Last Updated: 2002-10-31 10:00:51 -0400 (Reuters Health)
By Merritt McKinney
NEW YORK (Reuters Health) - We are what we eat, or so the saying goes, but new research suggests that we may be what our parents and grandparents ate as well.
A new study from Sweden has found that nutrition during childhood--particularly among boys--may influence the risk of cardiovascular disease and diabetes in later generations.
Some researchers have theorized that poverty during childhood or adolescence, which often goes hand-in-hand with inadequate nutrition, may have a life-long effect. According to this idea, poverty early in life "programs" the body to be accustomed to inadequate nutrition, not the high-calorie diet typical in many developed countries today.
Dr. Lars Olov Bygren of Umea University in Sweden and colleagues set out to see whether the programming effect of nutrition could be passed down to later generations. They studied three generations born in 1890, 1905 and 1920 in a parish in northern Sweden. During the late 19th and early 20th centuries, this area was impoverished and harvests were often meager. Based on historical information, the researchers classified food availability in any given year as poor, moderate or good.
What a person's parents and grandparents ate appeared to have a significant impact on their risk of cardiovascular disease and diabetes, Bygren's team reports in the European Journal of Human Genetics.
People whose relatives had lived through a famine tended to have a lower risk of disease, according to the report. For people whose fathers did not have enough food during the "slow-growth" period of childhood that occurs before puberty, their risk of cardiovascular disease was lower than normal.
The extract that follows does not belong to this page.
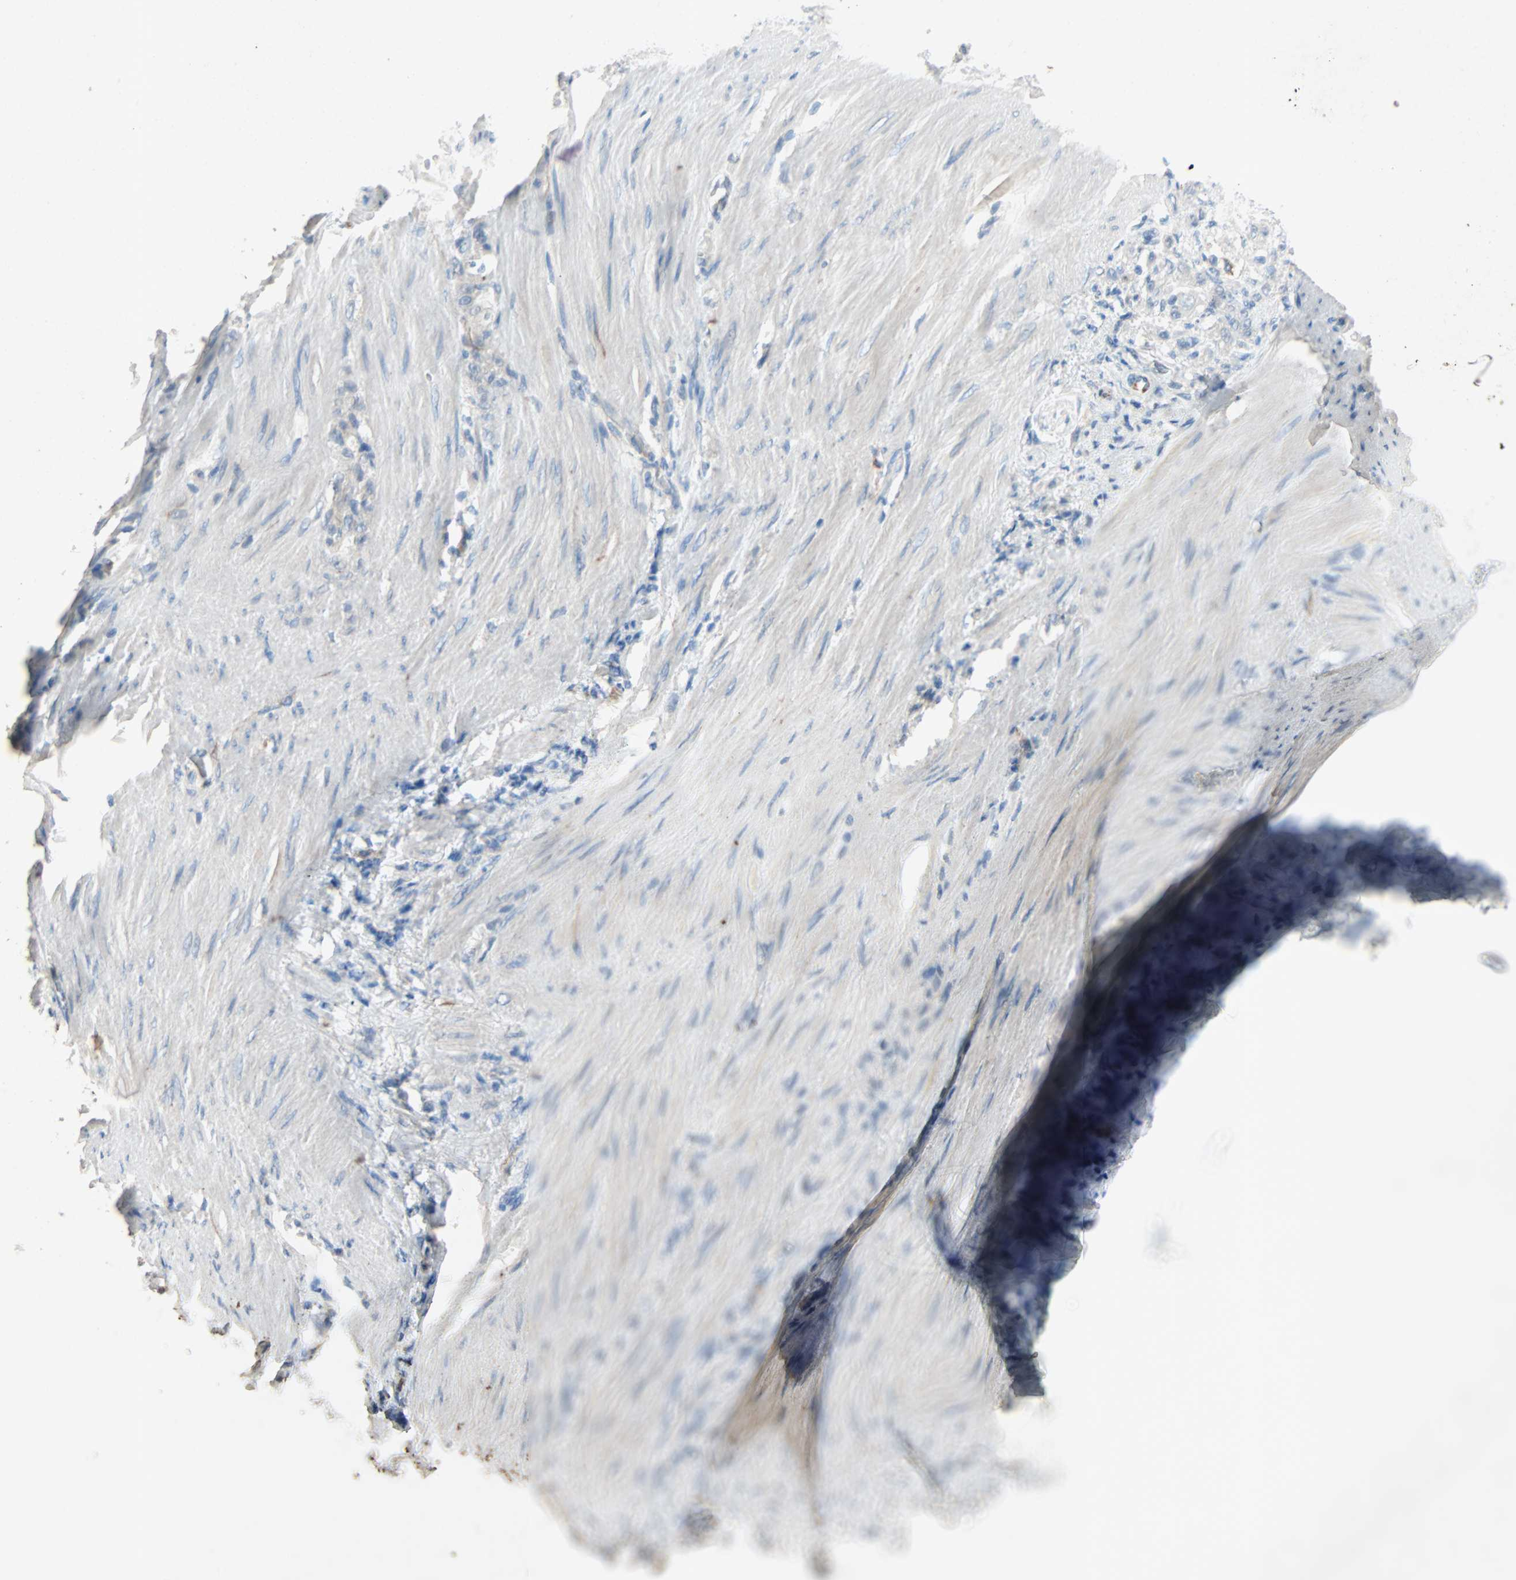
{"staining": {"intensity": "negative", "quantity": "none", "location": "none"}, "tissue": "stomach cancer", "cell_type": "Tumor cells", "image_type": "cancer", "snomed": [{"axis": "morphology", "description": "Adenocarcinoma, NOS"}, {"axis": "topography", "description": "Stomach"}], "caption": "Immunohistochemistry micrograph of human stomach cancer (adenocarcinoma) stained for a protein (brown), which exhibits no positivity in tumor cells.", "gene": "PCDHB2", "patient": {"sex": "male", "age": 82}}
To a lesser extent, the same was true for people whose paternal grandmother had lived through a famine.
Similarly, having a paternal grandfather who had lived through a famine was associated with a lower risk of diabetes. But if a paternal grandfather had plenty of food during his slow-growth period, his grandchildren were about four times more likely to die with diabetes.
The investigators did not examine the possible causes of the connection between childhood nutrition and disease risk in later generations, but Bygren said that the findings suggest that social influences may have an effect on genetic factors. This turns much of the thinking on the causes of disease "upside down," according to Bygren.